La manodopera specializzata che dall’Africa si trasferisce in Europa per lavorare non viene considerata espatriata: l’Europa preferisce parlare di immigrati altamente qualificati. Le persone africane che lasciano il proprio Paese per andare a lavorare in Europa nei cantieri, come lavoratori domestici o nell’agricoltura – manodopera con basso status sociale – hanno indotto l’Unione Europea a stanziare fondi per far sì che restino in Africa. In definitiva tutti gli “espatriati” sono immigrati, ma quest’ultimo termine nell’occidente si concentra tipicamente sulle persone non bianche trasferite in Paesi dominati dai bianchi. I concetti di “espatriato” e “immigrato” perpetuamo un colonialismo latente in Paesi che per decenni si sono affidati ai capitali e alle sovvenzioni occidentali per prosperare.

Una questione di capitale

Il fatto di essere un “espatriato” o un “immigrato” dipende molto dal rapporto tra il Paese che si lascia e quello in cui ci si stabilisce: chi lascia un Paese caratterizzato da un capitale inattivo – ad esempio l’Africa – per uno con un capitale attivo, come l’Europa o gli Stati Uniti, e quindi cambia in meglio, verrà chiamato “immigrato”; per chi invece lascia un Paese con capitale capitalizzato per una destinazione con capitale non ancora capitalizzato, l’apparente peggioramento porta alla definizione di “espatriato”.

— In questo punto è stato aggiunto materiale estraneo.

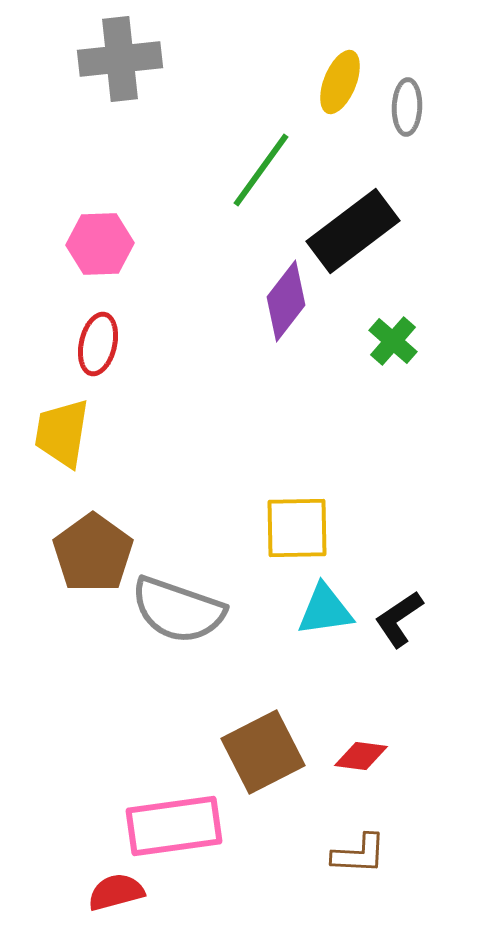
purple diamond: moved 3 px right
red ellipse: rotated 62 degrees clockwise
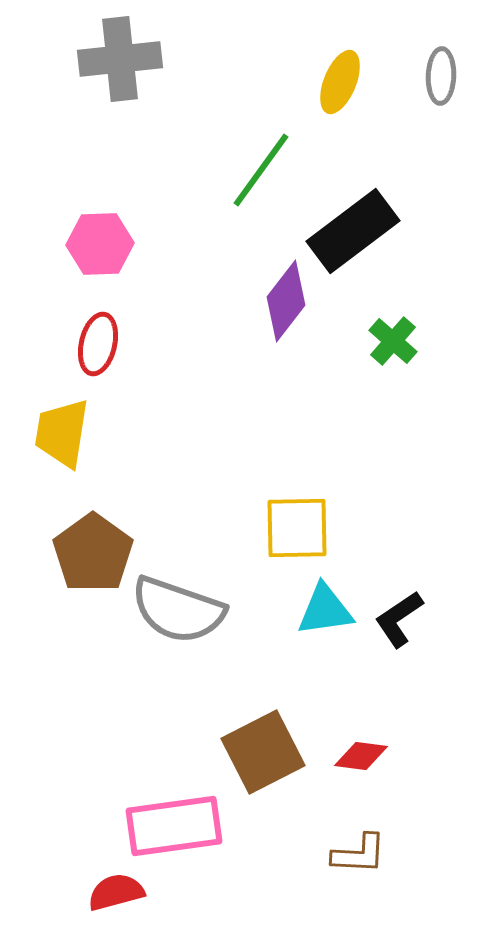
gray ellipse: moved 34 px right, 31 px up
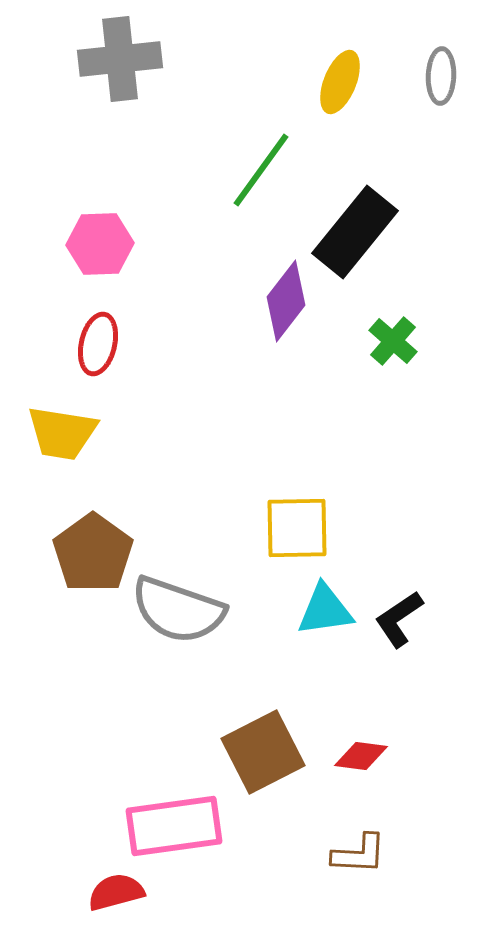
black rectangle: moved 2 px right, 1 px down; rotated 14 degrees counterclockwise
yellow trapezoid: rotated 90 degrees counterclockwise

Un bianco che viene in Africa otterrà senza alcun problema lo status di residente e potrà agevolmente spostarsi nel continente senza bisogno di un visto. Da bianco può anche non avere nessuna cognizione di causa in un certo ambito, ma la probabilità che un’organizzazione africana lo assuma come espatriato è altissima. L’opposto vale per la manodopera specializzata africana: potrebbe anche trattarsi di veri e propri esperti in grado di impartire direttive a espatriati bianchi, ma il colonialismo che serpeggia latente gli impedisce di accrescere la propria autostima.

La competizione che si sta sviluppando tra Cina e Paesi occidentali dà un’idea di come gli africani abbiano involontariamente affidato il proprio destino agli espatriati, pur proclamando la propria indipendenza e sovranità. In Africa, ad esempio, è normale che i partiti politici accettino di affidarsi ad espatriati per sviluppare le proprie capacità e che lo stesso facciano i governi per le questioni di ordine pubblico. In occidente, un cinese che provasse ad accedere allo sviluppo di capacità e a incarichi di ordine pubblico sarebbe considerato spregevole, una minaccia alla sovranità nazionale e un tentativo di infiltrazione nel sistema occidentale.

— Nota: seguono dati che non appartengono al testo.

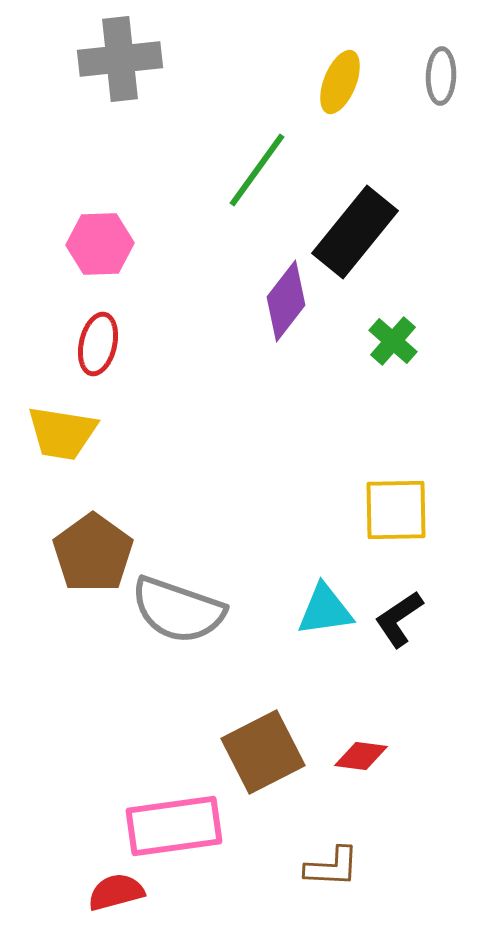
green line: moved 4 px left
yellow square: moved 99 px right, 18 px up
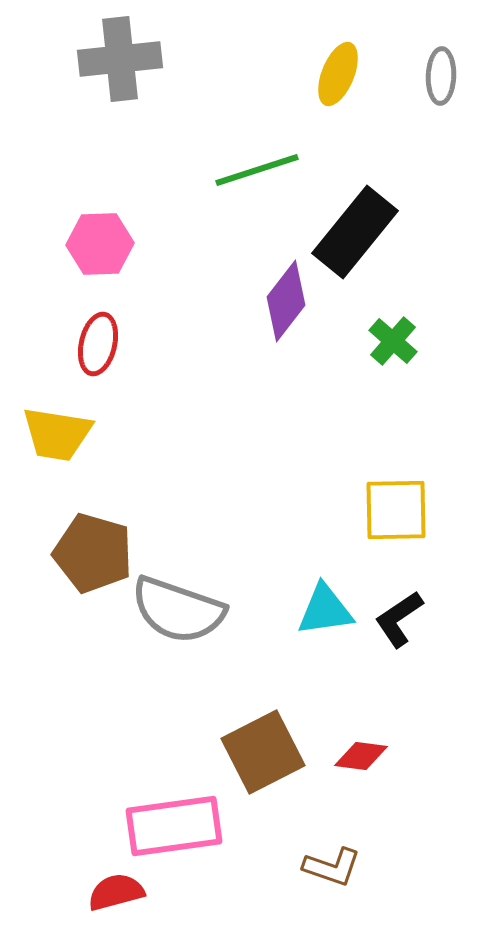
yellow ellipse: moved 2 px left, 8 px up
green line: rotated 36 degrees clockwise
yellow trapezoid: moved 5 px left, 1 px down
brown pentagon: rotated 20 degrees counterclockwise
brown L-shape: rotated 16 degrees clockwise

Per equilibrare il gioco di potere tra espatriati e immigrati, ogni Paese deve investire nell’attivazione del proprio capitale inattivo e prestare estrema attenzione al potere distruttivo delle rappresentazioni: una revisione critica di ciò che in Africa rappresentano i termini “espatriato” e “immigrato” può cambiare il modo in cui il continente forgia il proprio futuro. Gli africani possono sfruttare le attuali tendenze globali per offrire agli abitanti del continente nuove opportunità nel gioco di potere tra espatriati e immigrati.

Le attuali tendenze sottoelencate possono avere un’enorme influenza nell’indebolire questo gioco di potere: in primo luogo, il trend secondo il quale l’Europa, restituendo manufatti e resti umani trafugati, sembra riconoscere di aver perpetrato un esproprio culturale ai danni del continente africano. In secondo luogo, un diverso utilizzo delle testimonianze storiche, sulla scia delle azioni che compiono i movimenti che negli USA abbattono statue coloniali. In terzo luogo, il movimento statunitense Black Lives Matter, che deve ispirare un ripensamento della presenza di espatriati nei ministeri e nelle sedi governative in Africa, al motto di “Black Expats Matter”. In quarto luogo, un ulteriore sviluppo dell’interesse dell’UE a ridefinire le proprie relazioni con l’Africa, alimentato dalla paura dei migranti africani e dei tentacoli allungati dalla Cina. In quinto luogo, il maggiore accesso alle piattaforme digitali come opportunità di contrasto dei pregiudizi e creazione di alternative. In definitiva, si tratta di attivare un capitale inerte attraverso il quale il continente africano possa rafforzare le proprie ambizioni e sviluppare un desiderio di avventura e successo nei settori della sicurezza, del soft power, delle tecnologie energetiche e della diplomazia.